A typically fragile quantum superposition has been made to last exceptionally long, and could eventually be used as a probe for discovering new physics.
Quantum superpositions are typically fragile and fleeting, but one such state has now been maintained for a record-breaking 23 minutes. Keeping quantum states stable for this long could help make more robust quantum devices, or lead to discoveries of strange new effects in quantum physics.
The unknowable aliveness of Schrödinger’s cat is key to more stable quantum devices Olivia ZZ/Getty Images |
This long-lived phenomenon is known as a cat state, named for Erwin Schrödinger’s famous thought experiment where a cat is placed in a box under such peculiar circumstances that it becomes impossible to tell whether it is living or dead. Cat states are superpositions where a quantum object can be in several mutually exclusive states, but it is impossible to tell which one it actually occupies – it effectively simultaneously occupies them all.
Researchers have been able to create cat states with particles of light and even tiny crystals in labs for years, but these states would always quickly lose their special character and collapse into a single, well-determined one. Now, Zheng-Tian Lu at the University of Science and Technology of China and his colleagues have used atoms trapped by light to sustain a cat state for an exceptionally long time.
They used about 10,000 atoms of ytterbium, which they cooled down to a few thousandths of a degree above absolute zero and trapped with the electromagnetic forces of laser light. Under these conditions, the atoms’ quantum states could be very precisely controlled – the researchers leveraged this to put each atom into a superposition of two states that had two very different spins.
Typically, disturbances from the atoms’ environment would collapse them into a single spin state in a matter of seconds or milliseconds, but the researchers tuned their lasers just right to make the cat states last an unprecedented 1400 seconds – or the length of the average sitcom episode.
“It’s a big deal because they’re making this beautiful cat state in an atomic system and it’s stable,” says Barry Sanders at the University of Calgary in Canada.
Such a state is very sensitive to everything that happens in its environment, so it could be used to detect and study subtle magnetic forces or to probe new and exotic effects in fundamental physics, he says. “A probe gets jiggled and pushed and nudged and prodded, and then by seeing what happens, you learn about the things that interact with it.”

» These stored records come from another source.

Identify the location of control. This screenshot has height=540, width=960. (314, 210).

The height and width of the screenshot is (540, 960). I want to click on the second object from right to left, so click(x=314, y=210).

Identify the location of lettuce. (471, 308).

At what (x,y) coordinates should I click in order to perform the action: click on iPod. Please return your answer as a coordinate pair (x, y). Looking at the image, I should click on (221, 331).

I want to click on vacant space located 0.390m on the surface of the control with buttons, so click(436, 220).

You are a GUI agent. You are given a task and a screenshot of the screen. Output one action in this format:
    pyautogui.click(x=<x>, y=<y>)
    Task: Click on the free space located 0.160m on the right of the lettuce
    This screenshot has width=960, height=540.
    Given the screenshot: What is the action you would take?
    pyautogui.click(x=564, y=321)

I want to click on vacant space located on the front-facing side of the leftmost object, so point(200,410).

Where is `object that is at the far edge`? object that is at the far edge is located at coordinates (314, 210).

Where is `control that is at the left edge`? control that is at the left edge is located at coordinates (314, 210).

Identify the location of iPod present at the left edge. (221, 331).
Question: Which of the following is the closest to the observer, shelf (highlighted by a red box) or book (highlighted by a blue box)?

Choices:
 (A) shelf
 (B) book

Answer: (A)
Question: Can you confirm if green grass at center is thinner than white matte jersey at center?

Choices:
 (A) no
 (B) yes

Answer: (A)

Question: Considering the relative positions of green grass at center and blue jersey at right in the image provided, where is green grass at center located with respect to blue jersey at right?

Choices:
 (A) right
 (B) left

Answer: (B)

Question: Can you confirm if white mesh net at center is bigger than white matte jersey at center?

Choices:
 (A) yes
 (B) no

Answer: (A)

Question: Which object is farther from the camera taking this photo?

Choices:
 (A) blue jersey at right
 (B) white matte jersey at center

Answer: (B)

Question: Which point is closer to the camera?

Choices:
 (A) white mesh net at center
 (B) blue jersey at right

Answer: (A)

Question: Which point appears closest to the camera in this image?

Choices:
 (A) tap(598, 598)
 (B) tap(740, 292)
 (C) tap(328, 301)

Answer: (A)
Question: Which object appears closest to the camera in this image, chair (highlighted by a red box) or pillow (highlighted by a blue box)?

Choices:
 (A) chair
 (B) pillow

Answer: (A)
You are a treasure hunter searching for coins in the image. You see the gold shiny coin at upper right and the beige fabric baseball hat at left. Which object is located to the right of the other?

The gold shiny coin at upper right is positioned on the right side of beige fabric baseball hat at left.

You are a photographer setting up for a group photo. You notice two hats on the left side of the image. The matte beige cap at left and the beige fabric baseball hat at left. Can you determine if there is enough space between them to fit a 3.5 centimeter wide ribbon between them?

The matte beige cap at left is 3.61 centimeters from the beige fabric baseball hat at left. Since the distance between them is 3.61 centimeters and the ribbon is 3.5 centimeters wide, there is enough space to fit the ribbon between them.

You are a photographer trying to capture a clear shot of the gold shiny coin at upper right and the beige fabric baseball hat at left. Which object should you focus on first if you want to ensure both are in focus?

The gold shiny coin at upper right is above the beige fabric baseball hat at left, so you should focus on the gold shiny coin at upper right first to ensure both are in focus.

The researchers showed that the cat states’ sensitivity for measuring magnetic fields is already very close to the fundamental sensitivity limits set forth by the laws of quantum mechanics. Because it lasts so long, the cat state would not only be a sensitive probe but also one that can keep collecting data past a single snapshot, possibly capturing effects that happen both very quickly and more slowly, says Sanders.
Cat states may become useful for quantum information processing where they could be used as a very stable memory that could store extra information. This could be used in a device like a quantum computer to course-correct whenever it makes an error.